The second occasion that comes to mind is the after-camp party in Split during my first summer on the field. I’d spent two months making new friends, getting acclimated to the city, and trying to figure out where I fit on the team. My reputation as a competent person was on the line. At a team meeting after camp, I volunteered to help plan the reunion cookout that always followed; it was a chance to be useful, and since I do generally like planning, it seemed like a good fit.
It was not a good fit. I can’t remember who else was helping me plan, but for now that doesn’t matter. What’s relevant is that I was a planner and I failed.
The date for the event was all wrong. Previous reunions had been scheduled for at least a month and a half after camp. I scheduled this one for two weeks after, thinking that it would give us more time during the rest of the summer to connect with the kids. But the camp director’s family was going to be on vacation the week that I planned it, and they were (understandably) not happy about missing the reunion. They ended up changing their vacation.
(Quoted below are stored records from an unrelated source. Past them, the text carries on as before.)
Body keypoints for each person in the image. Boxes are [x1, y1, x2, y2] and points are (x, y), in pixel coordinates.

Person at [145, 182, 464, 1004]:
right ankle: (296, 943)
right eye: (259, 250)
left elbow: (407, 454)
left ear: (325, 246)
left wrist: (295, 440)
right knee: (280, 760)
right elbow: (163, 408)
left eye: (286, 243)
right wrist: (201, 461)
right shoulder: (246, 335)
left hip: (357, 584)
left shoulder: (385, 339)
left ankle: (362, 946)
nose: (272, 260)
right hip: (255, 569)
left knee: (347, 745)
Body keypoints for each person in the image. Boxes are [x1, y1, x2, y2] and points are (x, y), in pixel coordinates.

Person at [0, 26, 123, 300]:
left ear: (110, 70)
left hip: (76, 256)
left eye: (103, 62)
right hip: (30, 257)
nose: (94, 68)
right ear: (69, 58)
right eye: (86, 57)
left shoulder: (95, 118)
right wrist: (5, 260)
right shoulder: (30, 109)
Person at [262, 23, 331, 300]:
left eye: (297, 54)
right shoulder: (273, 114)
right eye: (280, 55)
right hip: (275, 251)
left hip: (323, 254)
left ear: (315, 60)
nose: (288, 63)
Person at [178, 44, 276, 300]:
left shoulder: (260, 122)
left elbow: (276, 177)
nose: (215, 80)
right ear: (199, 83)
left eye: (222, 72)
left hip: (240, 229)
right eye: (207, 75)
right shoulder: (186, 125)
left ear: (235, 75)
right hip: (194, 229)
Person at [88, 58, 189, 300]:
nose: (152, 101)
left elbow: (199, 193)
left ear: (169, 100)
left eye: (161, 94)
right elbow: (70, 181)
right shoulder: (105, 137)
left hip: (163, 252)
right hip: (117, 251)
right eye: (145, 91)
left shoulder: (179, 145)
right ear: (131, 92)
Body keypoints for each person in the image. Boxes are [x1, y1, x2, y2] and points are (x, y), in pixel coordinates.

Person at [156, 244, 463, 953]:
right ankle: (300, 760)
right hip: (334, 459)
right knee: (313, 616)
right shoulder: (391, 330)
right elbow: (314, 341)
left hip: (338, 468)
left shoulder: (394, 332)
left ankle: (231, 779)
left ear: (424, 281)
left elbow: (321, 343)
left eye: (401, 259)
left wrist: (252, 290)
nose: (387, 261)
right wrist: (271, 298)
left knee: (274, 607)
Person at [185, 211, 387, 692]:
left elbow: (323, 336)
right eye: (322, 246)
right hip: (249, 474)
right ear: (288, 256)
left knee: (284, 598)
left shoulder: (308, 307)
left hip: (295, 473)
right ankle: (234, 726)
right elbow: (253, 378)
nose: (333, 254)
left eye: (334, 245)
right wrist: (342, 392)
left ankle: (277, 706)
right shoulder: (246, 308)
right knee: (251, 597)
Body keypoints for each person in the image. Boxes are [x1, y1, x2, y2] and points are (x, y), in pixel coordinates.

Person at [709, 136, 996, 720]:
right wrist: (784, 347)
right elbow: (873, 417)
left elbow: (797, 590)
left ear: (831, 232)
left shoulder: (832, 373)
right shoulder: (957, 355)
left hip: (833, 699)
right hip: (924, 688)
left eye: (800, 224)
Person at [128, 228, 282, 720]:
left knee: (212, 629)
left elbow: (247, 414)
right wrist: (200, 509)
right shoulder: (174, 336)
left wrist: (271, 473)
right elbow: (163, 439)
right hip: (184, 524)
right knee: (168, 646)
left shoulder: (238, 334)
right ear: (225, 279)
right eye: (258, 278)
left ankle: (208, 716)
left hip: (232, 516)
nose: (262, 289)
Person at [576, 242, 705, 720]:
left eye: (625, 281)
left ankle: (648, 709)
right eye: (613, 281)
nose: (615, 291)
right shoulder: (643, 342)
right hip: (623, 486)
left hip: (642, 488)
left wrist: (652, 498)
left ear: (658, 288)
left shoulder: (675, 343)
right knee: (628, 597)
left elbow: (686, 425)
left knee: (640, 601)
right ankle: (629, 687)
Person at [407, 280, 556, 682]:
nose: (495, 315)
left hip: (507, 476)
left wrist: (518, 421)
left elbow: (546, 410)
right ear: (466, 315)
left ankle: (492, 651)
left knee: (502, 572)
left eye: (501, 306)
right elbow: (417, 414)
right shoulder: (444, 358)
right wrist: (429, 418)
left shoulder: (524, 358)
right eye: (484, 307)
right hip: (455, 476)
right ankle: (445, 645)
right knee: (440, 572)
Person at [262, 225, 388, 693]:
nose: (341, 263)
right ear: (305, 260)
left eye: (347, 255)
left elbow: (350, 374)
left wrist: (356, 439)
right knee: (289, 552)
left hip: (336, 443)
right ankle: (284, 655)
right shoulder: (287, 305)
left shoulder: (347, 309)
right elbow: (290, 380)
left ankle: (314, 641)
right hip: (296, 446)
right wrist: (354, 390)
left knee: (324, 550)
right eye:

Also, I didn’t know how much meat to order, and we ended up with waaaaay too much. We spent too much money and had leftover cevapi in the freezer for months! And I think there was some problem with the actual grilling at the cookout - I miscommunicated about who was responsible for the charcoal or something like that. No, I think the pavilion manager hadn’t planned on us using the grills, and there wasn’t much I could do about that because I didn’t speak Croatian. The bread was about the only thing that turned out okay, and I don’t think I had anything to do with that.
There was no structure to the event, and I’m not sure if that was normally how it went, or if that was another failure on my part. I just remember a few parents sitting at picnic tables looking bored while their kids played volleyball and soccer.
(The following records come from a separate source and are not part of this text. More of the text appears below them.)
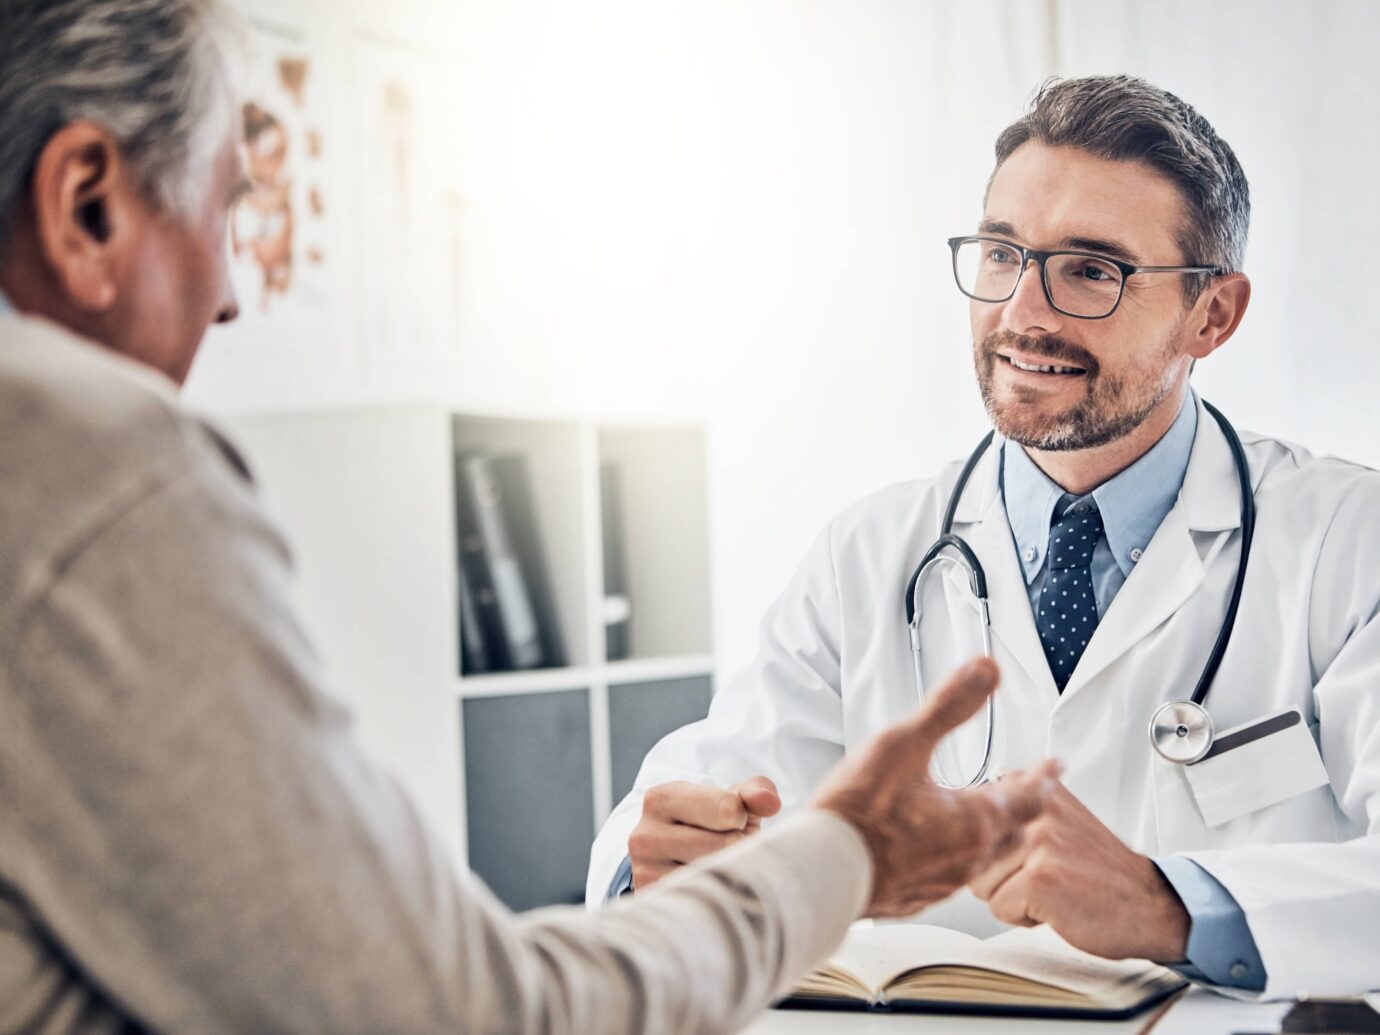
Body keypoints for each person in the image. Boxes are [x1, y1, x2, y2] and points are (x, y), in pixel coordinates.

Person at [0, 2, 1059, 1033]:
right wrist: (843, 856)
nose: (231, 295)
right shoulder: (85, 459)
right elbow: (463, 1013)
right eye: (226, 206)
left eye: (1093, 271)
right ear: (86, 204)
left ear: (1218, 314)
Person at [590, 74, 1380, 1001]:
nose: (1022, 314)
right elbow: (695, 796)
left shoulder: (1345, 542)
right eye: (1004, 255)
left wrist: (1167, 903)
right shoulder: (871, 552)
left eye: (1092, 269)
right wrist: (656, 864)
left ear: (1213, 314)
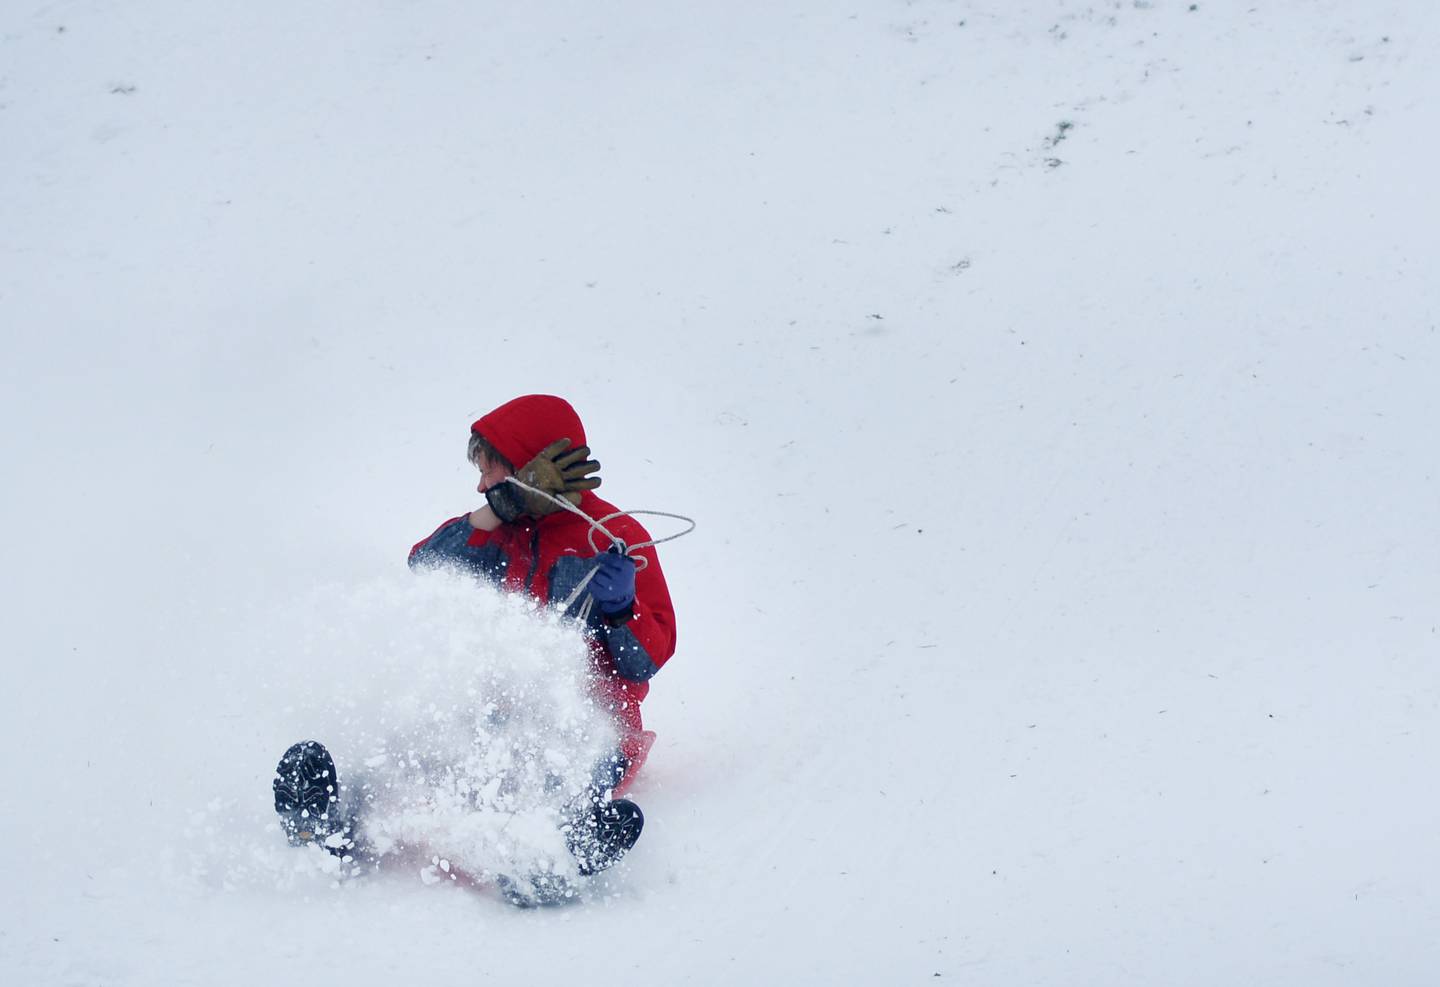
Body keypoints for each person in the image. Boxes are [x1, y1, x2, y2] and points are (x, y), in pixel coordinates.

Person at [273, 394, 677, 900]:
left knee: (568, 768)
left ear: (530, 467)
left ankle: (551, 856)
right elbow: (425, 569)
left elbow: (650, 657)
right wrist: (489, 516)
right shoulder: (498, 530)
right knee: (416, 751)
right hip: (490, 714)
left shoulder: (615, 537)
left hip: (585, 725)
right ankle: (330, 820)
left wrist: (621, 614)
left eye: (490, 471)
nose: (480, 484)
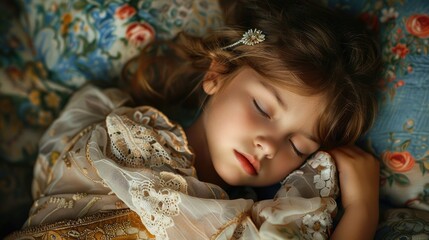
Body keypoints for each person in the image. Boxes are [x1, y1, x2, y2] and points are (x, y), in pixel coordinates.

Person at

Then, at the end of the party, we realized that I hadn’t brought any trash bags. I guess I assumed that Croatian picnic areas would have garbage cans like American picnic areas. That was a wrong assumption, and somebody had to go buy some trash bags while we packed up the kilos and kilos of leftover cevapi. It was definitely not my shining moment, especially since I had accidentally fallen into the water earlier with all my clothes on, and I was sloshing around in very wet, heavy, hot, sticky clothing.
So, a couple months ago, two weeks into my new job, I found myself as the coordinator for the safe and successful arrival and integration of a refugee family. With four weeks to pull it off, I was in way over my head. Flashbacks to the Awkward and Pitiful Baby Shower didn’t help, and the Cross-Cultural Beach Party Fiasco hit much too close to home. I was sunk!
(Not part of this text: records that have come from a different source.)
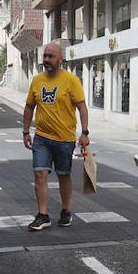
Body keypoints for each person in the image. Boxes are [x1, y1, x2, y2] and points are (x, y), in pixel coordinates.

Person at [23, 42, 89, 231]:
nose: (46, 60)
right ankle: (43, 215)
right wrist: (26, 131)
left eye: (51, 56)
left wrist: (84, 132)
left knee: (63, 176)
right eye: (45, 56)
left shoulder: (71, 80)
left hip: (65, 139)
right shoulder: (37, 80)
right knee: (40, 174)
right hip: (42, 138)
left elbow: (82, 107)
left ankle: (66, 210)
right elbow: (29, 107)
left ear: (61, 59)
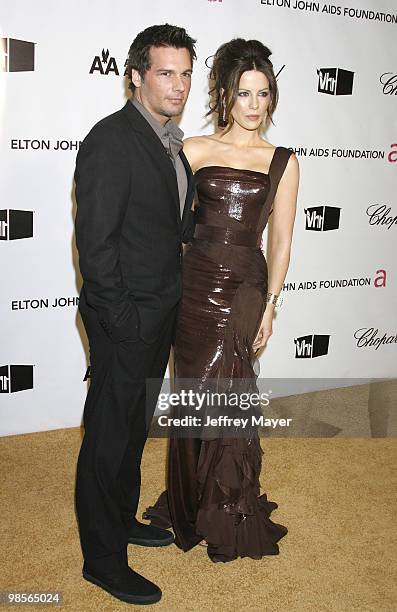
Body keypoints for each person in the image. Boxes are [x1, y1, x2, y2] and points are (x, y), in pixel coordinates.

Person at [144, 38, 300, 563]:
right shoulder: (193, 150)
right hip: (194, 285)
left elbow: (280, 241)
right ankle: (191, 505)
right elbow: (170, 227)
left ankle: (227, 511)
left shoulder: (282, 161)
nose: (254, 105)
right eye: (244, 93)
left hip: (245, 289)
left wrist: (272, 303)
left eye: (263, 94)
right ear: (225, 96)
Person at [74, 24, 196, 604]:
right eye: (166, 73)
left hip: (158, 316)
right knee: (106, 438)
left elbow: (165, 228)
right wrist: (122, 324)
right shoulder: (111, 139)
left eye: (186, 73)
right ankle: (101, 560)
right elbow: (95, 248)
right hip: (124, 320)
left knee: (130, 436)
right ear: (136, 76)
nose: (179, 85)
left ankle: (122, 519)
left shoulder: (170, 140)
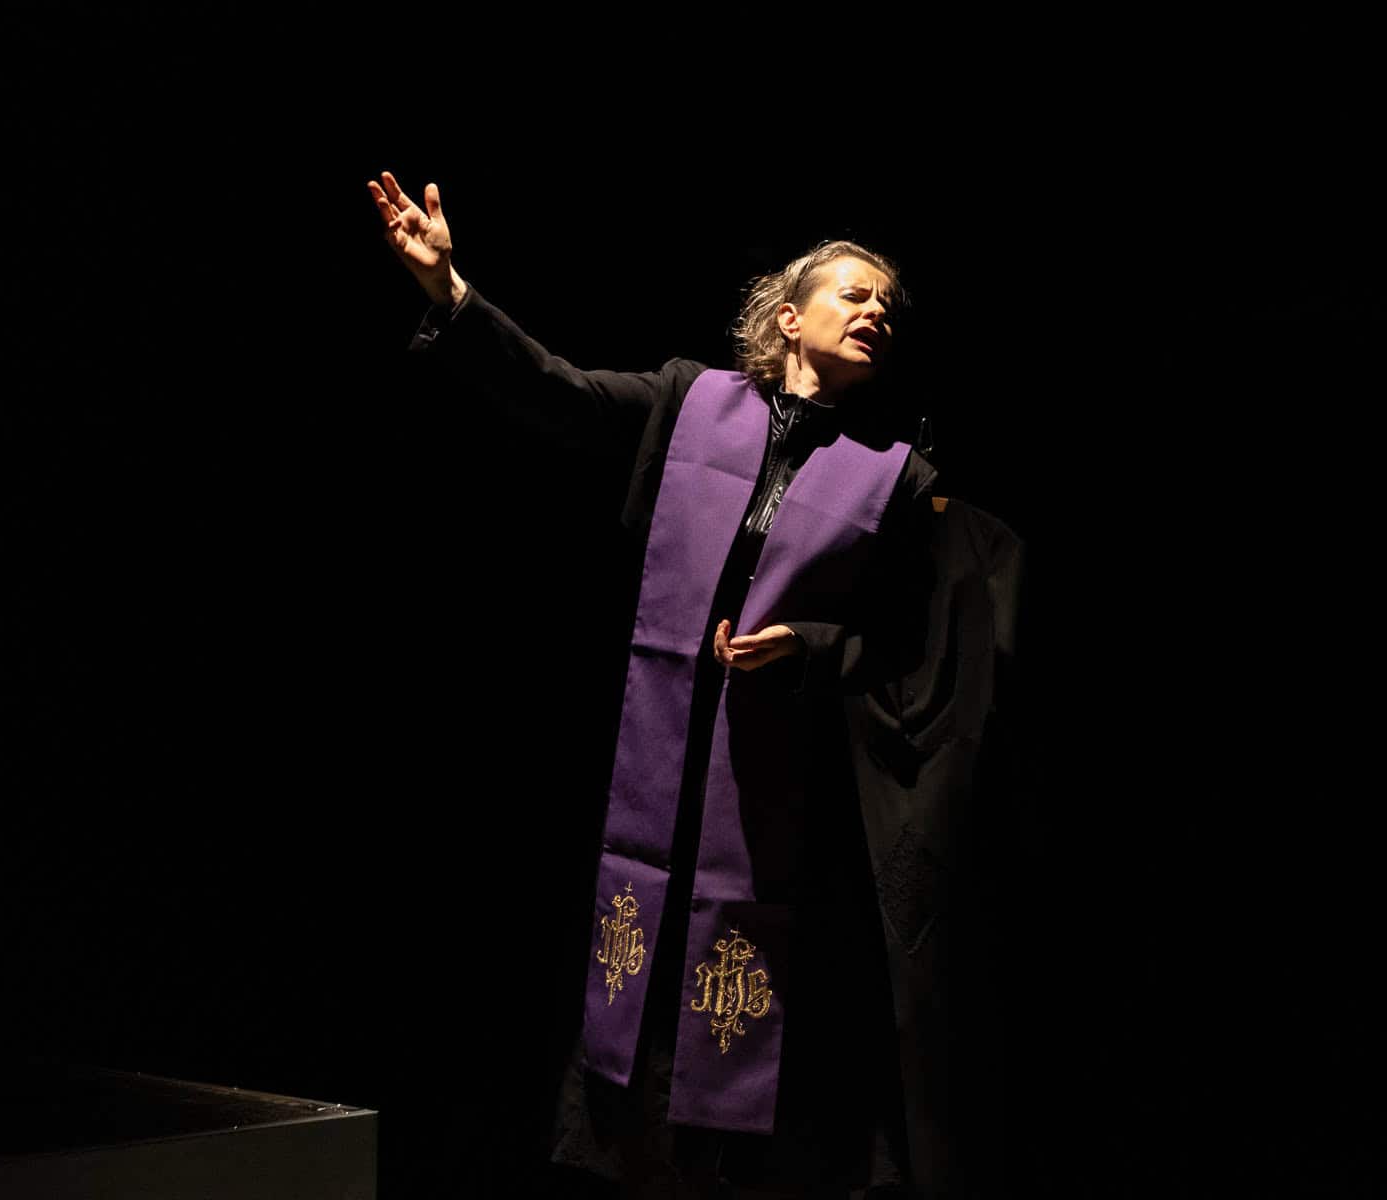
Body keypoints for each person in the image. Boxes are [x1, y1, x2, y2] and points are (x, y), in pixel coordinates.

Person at [370, 171, 1018, 1198]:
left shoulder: (896, 476)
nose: (875, 312)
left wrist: (807, 647)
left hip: (787, 811)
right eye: (853, 294)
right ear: (788, 316)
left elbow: (915, 647)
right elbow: (558, 391)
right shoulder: (690, 402)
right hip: (657, 775)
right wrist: (450, 290)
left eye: (887, 306)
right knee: (640, 1017)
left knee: (763, 1064)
Or so I would have been, if it weren’t for all sorts of lovely people who came to bail me out. In big ways and small ways, friends and strangers picked away at the mountain of chaos, and guess what? It worked out! The Bistas are here, they’re as warm as we can get them, they have access to a phone at all times (although the home phone installation hasn’t been successful yet), they’ve never run out of rice, and they still smile when I walk in the door. There are many things I’d like to do differently next time, and we’re certainly not out of the woods yet, but it’s been good. I’m never going to be a calm, poised, nothing-ruffles-my-feathers event planner, but it’s nice to know that I’m learning how to use my strengths and prop up my weaknesses. It’s all about getting help when you need it.
Still, if you need help planning a baby shower or a cookout, do yourself a favor and ask someone else. I’m not taking any chances.